Tsunami Democràtic is perhaps the newest faction representing the centuries-old Catalan separatist movement. The anonymous group rose to prominence last week following the sentencing of Catalan political and social leaders who have been held without trial for the last two years.
The leaders were found guilty of sedition last Monday for their involvement in the 2017 referendum, which the Spanish government has since declared void and against the constitution. Each has been sentenced to a jail term between nine and 13 years.
The current civil unrest in Catalonia is a response to what many believe to be unfair punishments. Those supportive of the leaders argue that Spain has systematically refused to give the Catalan people the right to vote on whether they want to remain part of the European nation. For them, holding the referendum without Spain’s blessing was the only way for leaders to deliver on previous electoral promises.
For the most part, protests have been peaceful, with Catalans demanding a legally-binding referendum and the opportunity of self-determination. However, images of violence between particularly heavy-handed Spanish law enforcement officers and small pockets of more radical demonstrators have, of course, been favored by the mainstream media.

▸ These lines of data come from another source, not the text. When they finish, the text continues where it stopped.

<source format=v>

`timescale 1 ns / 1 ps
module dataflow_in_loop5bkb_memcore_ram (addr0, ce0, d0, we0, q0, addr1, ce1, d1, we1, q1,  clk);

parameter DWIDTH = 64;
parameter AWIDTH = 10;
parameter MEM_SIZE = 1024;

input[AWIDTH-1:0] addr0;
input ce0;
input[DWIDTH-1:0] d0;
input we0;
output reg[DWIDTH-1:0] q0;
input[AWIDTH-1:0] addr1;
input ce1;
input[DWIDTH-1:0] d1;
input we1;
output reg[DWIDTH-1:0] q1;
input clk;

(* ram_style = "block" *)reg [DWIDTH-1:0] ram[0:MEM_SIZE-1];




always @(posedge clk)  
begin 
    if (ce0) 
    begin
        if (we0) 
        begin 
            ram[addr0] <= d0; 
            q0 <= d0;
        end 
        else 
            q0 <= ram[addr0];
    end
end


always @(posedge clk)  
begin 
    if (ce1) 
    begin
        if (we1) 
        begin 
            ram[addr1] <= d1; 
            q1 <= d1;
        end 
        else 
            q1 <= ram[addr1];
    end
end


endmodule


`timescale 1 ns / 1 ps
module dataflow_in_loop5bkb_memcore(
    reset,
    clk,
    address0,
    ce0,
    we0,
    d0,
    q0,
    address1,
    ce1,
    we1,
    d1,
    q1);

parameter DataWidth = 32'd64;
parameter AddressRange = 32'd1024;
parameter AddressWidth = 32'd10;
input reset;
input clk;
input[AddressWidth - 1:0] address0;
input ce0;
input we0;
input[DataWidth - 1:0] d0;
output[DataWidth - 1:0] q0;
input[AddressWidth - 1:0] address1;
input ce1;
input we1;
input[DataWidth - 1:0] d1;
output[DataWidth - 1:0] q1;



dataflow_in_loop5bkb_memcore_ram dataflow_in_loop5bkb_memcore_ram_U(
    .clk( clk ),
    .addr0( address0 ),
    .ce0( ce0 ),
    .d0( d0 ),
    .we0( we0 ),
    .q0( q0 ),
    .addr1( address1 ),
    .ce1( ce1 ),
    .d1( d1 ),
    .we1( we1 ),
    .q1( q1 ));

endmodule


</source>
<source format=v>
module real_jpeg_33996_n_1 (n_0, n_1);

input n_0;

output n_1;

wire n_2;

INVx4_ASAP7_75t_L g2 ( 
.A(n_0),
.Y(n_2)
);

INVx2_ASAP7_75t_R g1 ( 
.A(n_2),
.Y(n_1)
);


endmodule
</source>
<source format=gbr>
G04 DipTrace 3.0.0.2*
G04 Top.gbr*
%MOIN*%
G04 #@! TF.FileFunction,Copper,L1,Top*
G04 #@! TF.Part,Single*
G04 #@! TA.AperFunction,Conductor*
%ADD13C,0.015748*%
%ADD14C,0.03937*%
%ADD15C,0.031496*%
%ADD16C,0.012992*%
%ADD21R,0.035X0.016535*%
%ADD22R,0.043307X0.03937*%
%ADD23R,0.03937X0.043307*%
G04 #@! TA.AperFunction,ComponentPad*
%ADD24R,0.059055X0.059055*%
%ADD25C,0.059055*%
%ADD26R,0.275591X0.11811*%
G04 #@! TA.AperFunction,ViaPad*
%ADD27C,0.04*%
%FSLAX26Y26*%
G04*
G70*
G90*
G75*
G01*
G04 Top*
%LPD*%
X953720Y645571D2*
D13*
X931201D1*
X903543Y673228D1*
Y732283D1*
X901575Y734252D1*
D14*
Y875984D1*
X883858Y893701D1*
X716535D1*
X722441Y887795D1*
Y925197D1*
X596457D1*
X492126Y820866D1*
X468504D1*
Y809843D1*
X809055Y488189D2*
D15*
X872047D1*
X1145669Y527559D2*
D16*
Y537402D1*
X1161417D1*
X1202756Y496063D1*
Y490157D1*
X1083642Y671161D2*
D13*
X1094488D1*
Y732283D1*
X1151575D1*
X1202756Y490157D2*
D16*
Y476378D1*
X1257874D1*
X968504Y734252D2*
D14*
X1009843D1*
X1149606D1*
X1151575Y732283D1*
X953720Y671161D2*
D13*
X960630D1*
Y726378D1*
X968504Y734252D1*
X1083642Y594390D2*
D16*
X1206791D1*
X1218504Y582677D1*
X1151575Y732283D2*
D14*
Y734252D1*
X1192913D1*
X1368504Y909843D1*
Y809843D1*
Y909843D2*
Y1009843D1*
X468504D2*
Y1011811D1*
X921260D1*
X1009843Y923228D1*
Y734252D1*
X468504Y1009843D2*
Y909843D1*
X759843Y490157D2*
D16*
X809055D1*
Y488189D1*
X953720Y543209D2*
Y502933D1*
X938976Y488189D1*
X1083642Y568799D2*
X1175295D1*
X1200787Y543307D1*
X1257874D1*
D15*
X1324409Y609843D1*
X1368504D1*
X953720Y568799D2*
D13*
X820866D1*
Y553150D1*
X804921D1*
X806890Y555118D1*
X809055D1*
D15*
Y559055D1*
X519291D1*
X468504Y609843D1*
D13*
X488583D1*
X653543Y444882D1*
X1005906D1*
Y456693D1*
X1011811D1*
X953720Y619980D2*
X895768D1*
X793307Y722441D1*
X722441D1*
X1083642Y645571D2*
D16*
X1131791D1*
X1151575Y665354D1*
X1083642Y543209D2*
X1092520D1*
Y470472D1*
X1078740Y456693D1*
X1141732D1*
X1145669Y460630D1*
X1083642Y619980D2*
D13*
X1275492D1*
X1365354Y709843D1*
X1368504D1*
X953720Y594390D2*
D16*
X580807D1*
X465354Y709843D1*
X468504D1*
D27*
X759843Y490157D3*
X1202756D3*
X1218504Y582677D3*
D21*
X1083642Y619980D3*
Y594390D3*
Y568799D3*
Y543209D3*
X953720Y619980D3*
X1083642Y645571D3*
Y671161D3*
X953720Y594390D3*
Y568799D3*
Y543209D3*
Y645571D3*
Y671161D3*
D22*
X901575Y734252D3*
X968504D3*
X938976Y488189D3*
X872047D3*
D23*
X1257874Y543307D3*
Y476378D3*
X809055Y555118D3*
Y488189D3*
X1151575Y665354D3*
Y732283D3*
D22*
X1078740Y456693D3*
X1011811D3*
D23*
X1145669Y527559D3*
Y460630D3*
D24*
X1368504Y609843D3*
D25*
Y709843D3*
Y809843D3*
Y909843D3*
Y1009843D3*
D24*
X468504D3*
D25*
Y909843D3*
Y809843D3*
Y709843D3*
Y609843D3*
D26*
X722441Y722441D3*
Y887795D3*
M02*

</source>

Tsunami Democràtic is leveraging decentralized technologies to increase the efficacy of the demonstrations that have now added the barbarous actions of the Spanish national police towards many non-violent protesters and journalists to their list of grievances.

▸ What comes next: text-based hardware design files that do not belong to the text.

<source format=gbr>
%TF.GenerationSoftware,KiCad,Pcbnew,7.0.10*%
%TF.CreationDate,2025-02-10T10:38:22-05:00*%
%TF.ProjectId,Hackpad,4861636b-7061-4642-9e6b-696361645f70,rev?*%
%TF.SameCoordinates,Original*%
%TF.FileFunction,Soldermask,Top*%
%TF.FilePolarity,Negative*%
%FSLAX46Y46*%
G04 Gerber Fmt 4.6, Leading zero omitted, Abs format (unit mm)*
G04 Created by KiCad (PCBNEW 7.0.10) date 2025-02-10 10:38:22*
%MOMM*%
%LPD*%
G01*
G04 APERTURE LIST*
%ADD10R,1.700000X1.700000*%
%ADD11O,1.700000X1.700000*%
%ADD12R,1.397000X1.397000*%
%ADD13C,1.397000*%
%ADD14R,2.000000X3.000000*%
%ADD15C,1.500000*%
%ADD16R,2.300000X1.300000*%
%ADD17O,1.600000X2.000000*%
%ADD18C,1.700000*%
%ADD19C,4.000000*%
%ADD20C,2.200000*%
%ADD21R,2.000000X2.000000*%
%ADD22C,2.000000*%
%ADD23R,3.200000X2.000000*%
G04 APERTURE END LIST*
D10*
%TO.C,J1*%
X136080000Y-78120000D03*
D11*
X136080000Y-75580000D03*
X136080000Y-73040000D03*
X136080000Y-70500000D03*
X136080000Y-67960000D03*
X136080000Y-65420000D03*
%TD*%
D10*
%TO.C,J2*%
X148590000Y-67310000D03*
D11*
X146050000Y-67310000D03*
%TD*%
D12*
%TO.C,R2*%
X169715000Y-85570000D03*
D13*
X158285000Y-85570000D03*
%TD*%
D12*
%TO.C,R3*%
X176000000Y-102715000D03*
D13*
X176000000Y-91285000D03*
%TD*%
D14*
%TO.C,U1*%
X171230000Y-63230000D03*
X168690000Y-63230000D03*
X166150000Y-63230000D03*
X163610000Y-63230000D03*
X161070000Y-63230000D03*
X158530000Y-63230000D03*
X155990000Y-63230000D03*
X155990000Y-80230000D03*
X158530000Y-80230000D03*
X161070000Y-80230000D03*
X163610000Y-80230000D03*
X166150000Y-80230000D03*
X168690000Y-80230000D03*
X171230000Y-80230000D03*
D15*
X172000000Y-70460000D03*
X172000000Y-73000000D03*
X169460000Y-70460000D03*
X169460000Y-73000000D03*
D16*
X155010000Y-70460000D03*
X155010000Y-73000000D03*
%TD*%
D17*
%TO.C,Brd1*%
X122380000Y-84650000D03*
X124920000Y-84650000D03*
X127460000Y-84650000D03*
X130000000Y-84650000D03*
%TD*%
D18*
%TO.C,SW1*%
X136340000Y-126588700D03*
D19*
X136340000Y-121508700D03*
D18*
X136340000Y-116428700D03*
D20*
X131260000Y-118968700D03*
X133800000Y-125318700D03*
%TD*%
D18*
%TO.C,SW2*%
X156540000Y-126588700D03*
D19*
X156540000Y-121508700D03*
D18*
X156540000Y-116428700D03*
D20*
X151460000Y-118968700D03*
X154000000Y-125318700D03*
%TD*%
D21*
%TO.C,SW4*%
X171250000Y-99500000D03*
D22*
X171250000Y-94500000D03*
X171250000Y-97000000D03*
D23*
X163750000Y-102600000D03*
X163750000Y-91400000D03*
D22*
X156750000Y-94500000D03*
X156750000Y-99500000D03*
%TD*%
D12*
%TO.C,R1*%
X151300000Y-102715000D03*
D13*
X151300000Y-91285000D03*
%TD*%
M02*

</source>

📌This is the real problem in Catalonia …. Spain is a Fascist State
How long are you going to shut up Europe? pic.twitter.com/e1h27X9yVP
— 🎗Viqui 🎗 (@viquirepublica) October 20, 2019
The group’s website, from which demonstrators can download an app to help themselves organize without infiltration by authorities, has been banned in Spain. As usual, however, when a website is suddenly banned, a myriad of proxy sites spring up. Included among the new URLs is www.PedroSanchez.cat. Pedro Sanchez is the acting prime minister of Spain and a particularly hated individual by the separatists of the region.
The Tsunami Democràtic application is something of a mystery. No one knows who created it, although the Spanish government is eager to find out. A report in local publication Catalan News states that the group is currently being investigated on the grounds of terrorism. So far, the application has encouraged people to join the protest but to do so peacefully.
Whereas getting hold of the application is easy enough, a mobile VPN will allow even those living in Spain to download it, actually accessing it is much more of a challenge. This is perhaps its greatest strength.
Access is granted by obtaining a QR code from another one of its users. Each user only gets 10 invites. In addition to the peer-to-peer sharing of access, the app will only allow new users to join using a QR code generated in the same general area as they are in. The idea is that protesters will share access with trusted members of their immediate contact circle only. Tsunami Democràtic has been communicating with users via an in-app messaging service and showing which areas of Catalonia have demonstrations occurring as well as the numbers present.
In addition to the application itself, the encrypted messaging application Telegram has found favor amongst the demonstrators. Several groups have been posting updates on the various actions taking place across the region. The likes of Anonymous Catalonia, Arran Països Catalans, La Forja – Jovent Revolucionario, and Tsunami Democràtic itself have been using the messaging service to update followers about the locations of police roadblocks, upcoming demonstrations, and developments with regards to the still non-existent dialogue between the Spanish state and the current Catalan political leaders.